The Solitaire du Figaro (/fr/), until 1979 the Course de l'Aurore (/fr/), is a yearly single-handed multi-stage sailing race created in 1970 by Jean-Louis Guillemard and Jean-Michel Barrault. The unique character of the race, the presence of great solo sailors and it being open to amateurs, has made it one of the most cherished races in French sailing. The race is always in the Atlantic but its stages vary yearly. In 2025, the race had three stages between France and Spain.

== History ==
From 1970 to 1979 the race was organised by the newspaper L'Aurore. In 1980 the daily newspaper Le Figaro bought out L'Aurore and became the principal sponsor of the event.

From 2003, the eyewear company Alain Afflelou was an associate sponsor. The official name of the race became La Solitaire Afflelou Le Figaro. Since 2008, the motor manufacturer Suzuki replaced them, and the race became named La Solitaire du Figaro Suzuki.

Since 2011 the title sponsor of the race has been Éric Bompard Cachemire, a French fashion house specialising in cashmere garments.

The characteristics of the race are:
- It starts around the end of July from a French port.
- The race is split into 4 stages of varying length from year to year, from the length of the French coast and making up a total of around 1500 to 2000 nmi on average. Over the years the race has lasted between 10 and 13 days at sea.
- Each competitor is alone in the boat, participation is mixed.
- Since 1990, all boats are of one design.

== Boats ==
In 1991, the Solitaire du Figaro made the milestone of becoming a One-Design race. The race organisers chose the Bénéteau Figaro (later called the Figaro Bénéteau I) designed by Group Finot and Jean Berret.
In 2003, a new design called Beneteau Figaro 2 was introduced and it was replaced in 2018, by the hydrofoiling Beneteau Figaro 3.

■ **Dataset section**:
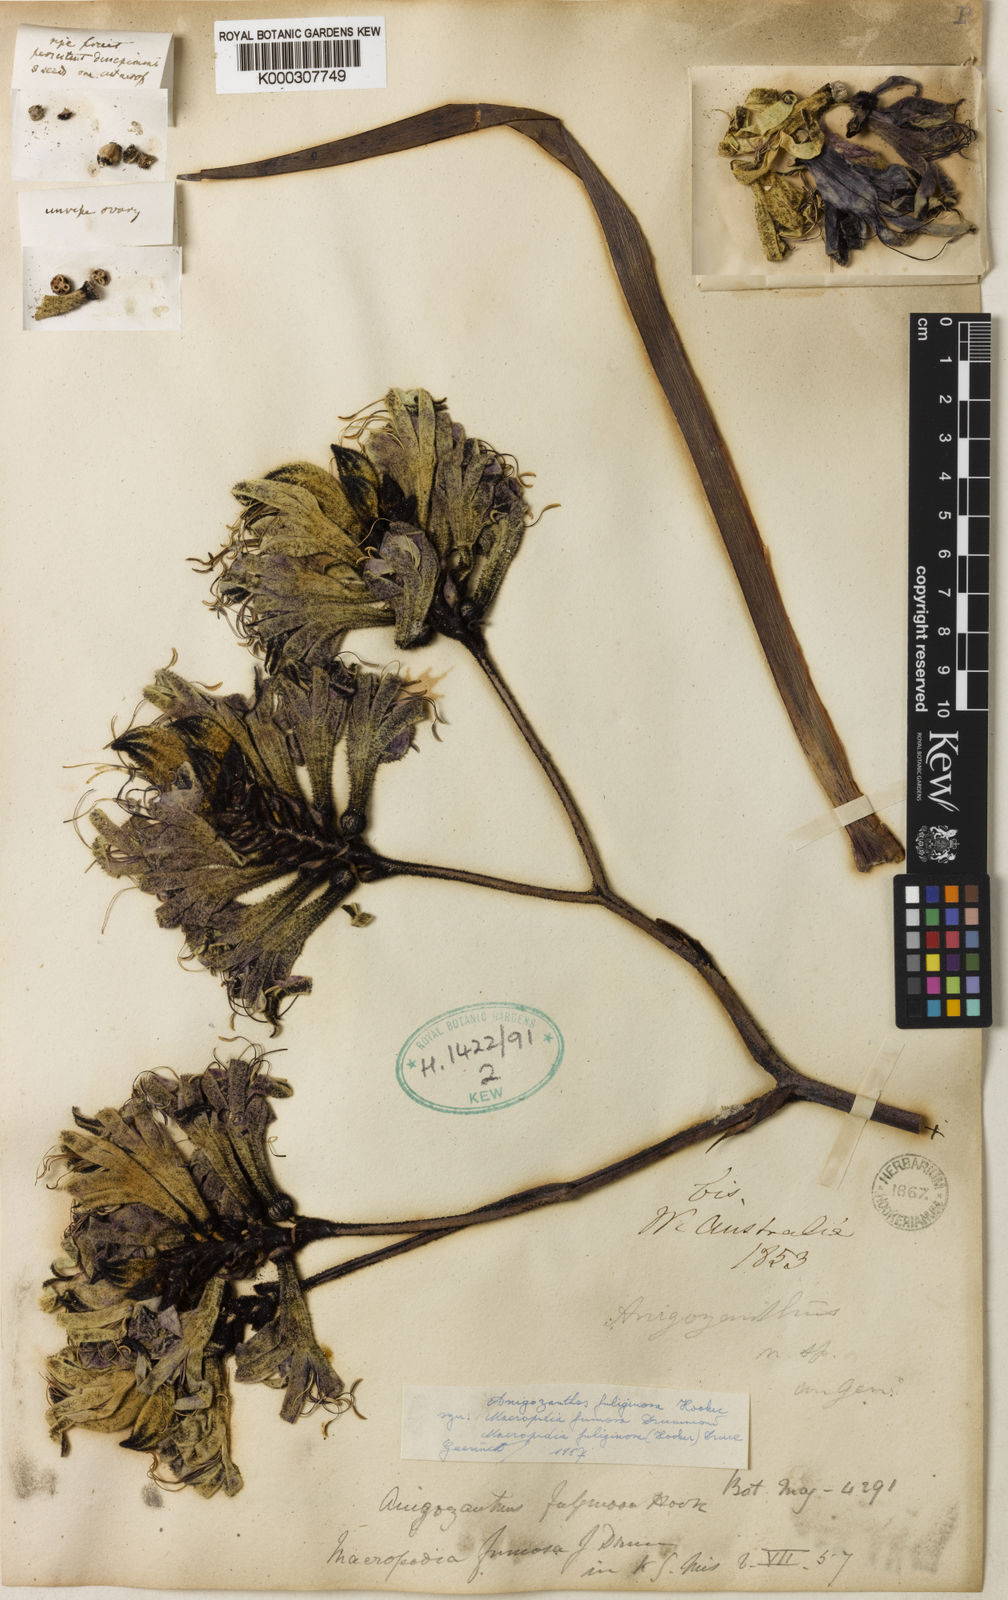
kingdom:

■ **What is required**:
Rewrite the stretch of the Solitaire du Figaro text from "From 2003, the" through "participation is mixed.", substituting "backer" for "sponsor" wherever it occurs.

■ **Reply to the task**:
From 2003, the eyewear company Alain Afflelou was an associate backer. The official name of the race became La Solitaire Afflelou Le Figaro. Since 2008, the motor manufacturer Suzuki replaced them, and the race became named La Solitaire du Figaro Suzuki.

Since 2011 the title backer of the race has been Éric Bompard Cachemire, a French fashion house specialising in cashmere garments.

The characteristics of the race are:
- It starts around the end of July from a French port.
- The race is split into 4 stages of varying length from year to year, from the length of the French coast and making up a total of around 1500 to 2000 nmi on average. Over the years the race has lasted between 10 and 13 days at sea.
- Each competitor is alone in the boat, participation is mixed.